Seifert was born in Copenhagen, Denmark in February 1969 to Erik J. Thomsen and Kirsten Seifert, who divorced when he was two years old. His great-grandfather was (d. 1935), a Danish blacksmith and manufacturer who was recorded in the Kraks Blue Book (Kraks Blå Bog) of well-known Danes in 1929.
Throughout his childhood and high school years, Seifert resided with his mother and two brothers on the Danish island of Bornholm. From the age of 11, Seifert spent summers and Christmas holidays in San Rafael, California with his father, who immigrated to the United States and founded the microcomputer products firm Sun-Flex Company, which was later sold to Xidex Corporation. There, his father co-invented an anti-glare device for computer terminals, which was awarded United States Patent number 4,253,737 in 1981. It was during the first summer holiday with his father that Seifert became interested in computers and wrote his first computer program. At age 15, with the help of a friend and his mother, Seifert started his first IT company, Danbyte, which imported computer disks to Bornholm.
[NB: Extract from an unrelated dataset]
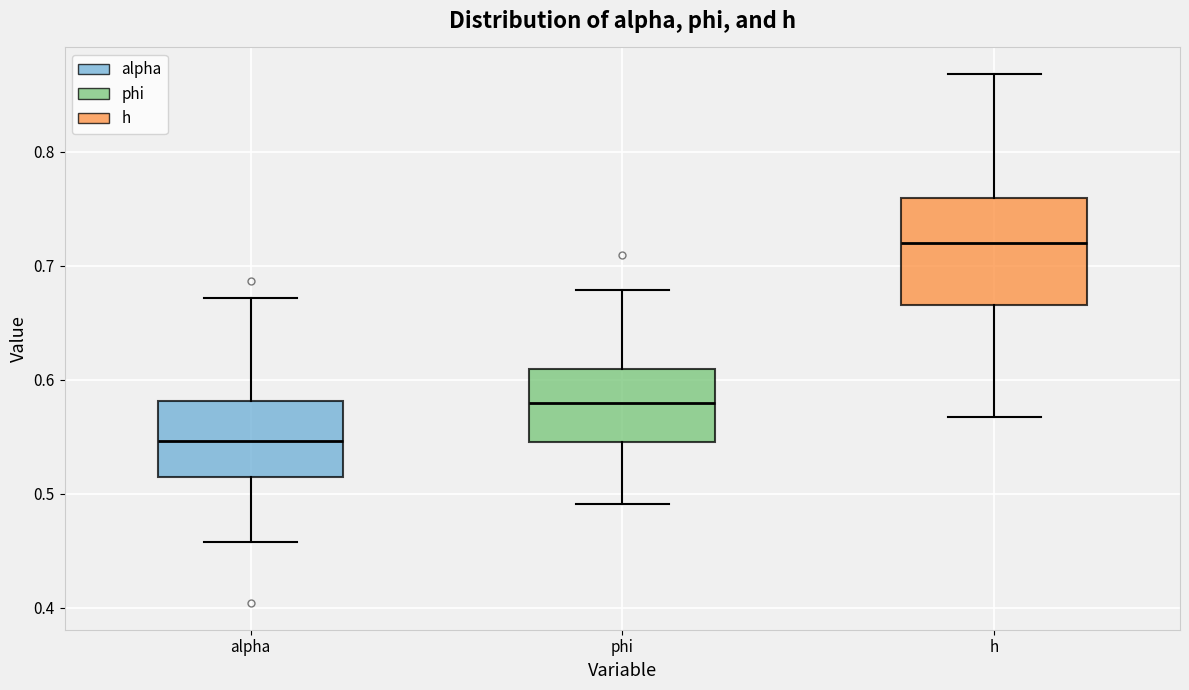

Reading left to right, read every box against the y-axis: the position of its median line, the range the box covers, and the ends of its whiskers. The values are not printed on the chart, so give them approximately, as read against the axis.

alpha: median 0.55, box 0.51 to 0.58, whiskers 0.46 to 0.67
phi: median 0.58, box 0.55 to 0.61, whiskers 0.49 to 0.68
h: median 0.72, box 0.67 to 0.76, whiskers 0.57 to 0.87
From 1990 to 1996, Seifert attended the University of Copenhagen, where he received a master of science degree in computer science and an exam.art in human computer interaction. His 135-page university thesis, Evaluation and Implementation of Operating System Support for Multiple Network Interfaces was co-authored with Ole Sas Thrane and published in 1995. It was at DIKU (Danish: Datalogisk Institut, Københavns Universitet)—the department of computer science at the University of Copenhagen—where Seifert got involved in the DikuMUD project and also met the colleagues with whom he would later found Sitecore.